In answer to my original question I found this:

which says:

In addition to counteracting overfitting, the SVM's use of the maximum margin hyperplane leads to a straightforward learning algorithm that can be reduced to a convex optimization problem. In order to train the system, the SVM must find the unique minimum of a convex function. Unlike the backpropagation learning algorithm for artificial neural networks, a given SVM will always deterministically converge to the same solution for a given data set, regardless of the initial conditions. For training sets containing less than approximately 5000 points, gradient descent provides an efficient solution to this optimization problem [Campbell and Cristianini, 1999].

So the random results I am seeing seem to oppose the above? Also mentioned at above link which may explain this is:

The selection of an appropriate kernel function is important, since the kernel function defines the feature space in which the training set examples will be classified.

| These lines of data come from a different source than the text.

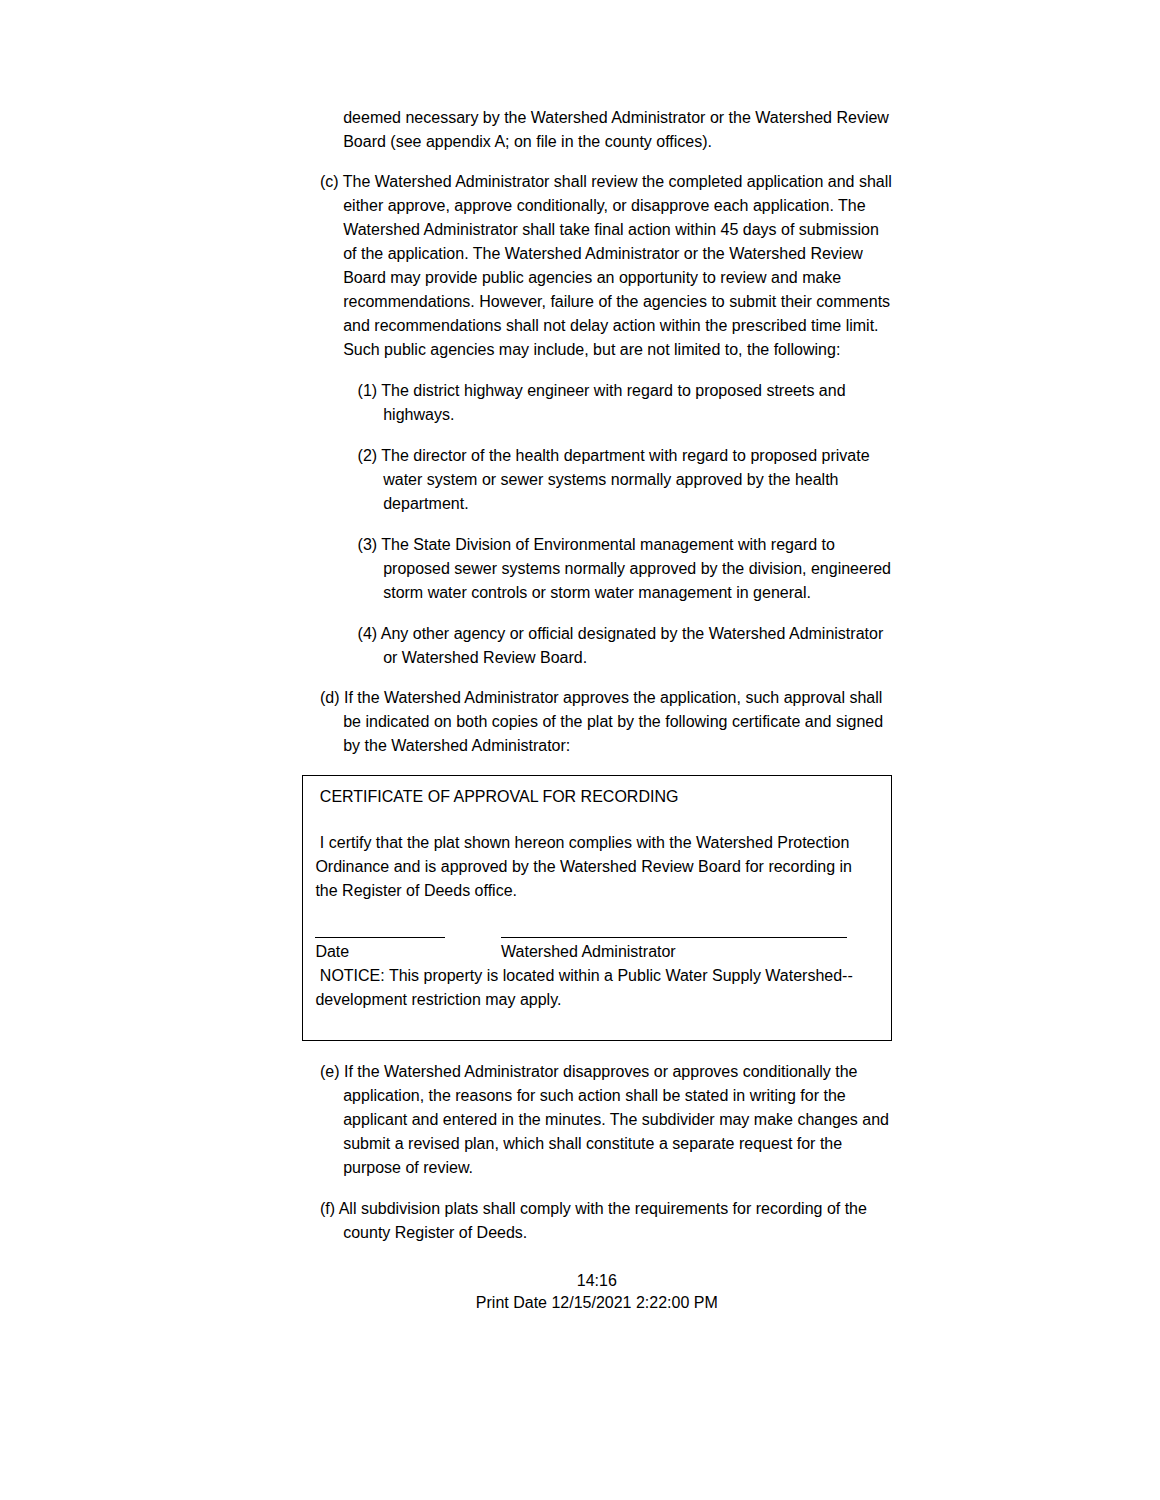deemed necessary by the Watershed Administrator or the Watershed Review Board (see appendix A; on file in the county offices).
(c) The Watershed Administrator shall review the completed application and shall either approve, approve conditionally, or disapprove each application. The Watershed Administrator shall take final action within 45 days of submission of the application. The Watershed Administrator or the Watershed Review Board may provide public agencies an opportunity to review and make recommendations. However, failure of the agencies to submit their comments and recommendations shall not delay action within the prescribed time limit. Such public agencies may include, but are not limited to, the following:
(1) The district highway engineer with regard to proposed streets and highways.
(2) The director of the health department with regard to proposed private water system or sewer systems normally approved by the health department.
(3) The State Division of Environmental management with regard to proposed sewer systems normally approved by the division, engineered storm water controls or storm water management in general.
(4) Any other agency or official designated by the Watershed Administrator or Watershed Review Board.
(d) If the Watershed Administrator approves the application, such approval shall be indicated on both copies of the plat by the following certificate and signed by the Watershed Administrator:
CERTIFICATE OF APPROVAL FOR RECORDING
I certify that the plat shown hereon complies with the Watershed Protection Ordinance and is approved by the Watershed Review Board for recording in the Register of Deeds office.
Date
Watershed Administrator
NOTICE: This property is located within a Public Water Supply Watershed--development restriction may apply.
(e) If the Watershed Administrator disapproves or approves conditionally the application, the reasons for such action shall be stated in writing for the applicant and entered in the minutes. The subdivider may make changes and submit a revised plan, which shall constitute a separate request for the purpose of review.
(f) All subdivision plats shall comply with the requirements for recording of the county Register of Deeds.
14:16
Print Date 12/15/2021 2:22:00 PM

As long as the kernel function is legitimate, an SVM will operate correctly even if the designer does not know exactly what features of the training data are being used in the kernel-induced feature space. The definition of a legitimate kernel function is given by Mercer's theorem [Vapnik, 1998]: the function must be continuous and positive definite. Human experts often find it easier to specify a kernel function than to specify explicitly the training set features that should be used by the classifier. The kernel expresses prior knowledge about the phenomenon being modeled, encoded as a similarity measure between two vectors.

Maybe then I can propose that the polynomial kernel as supplied for the homework doesn't represent the feature space well enough and is the reason for the variation in my results?

One last point. I tried using RBF in Q7 instead, and though there were still discrepancies from run to run, they were much much smaller!

But before I get carried away, please could somebody confirm they see different results when they shuffle their data sets prior to learning?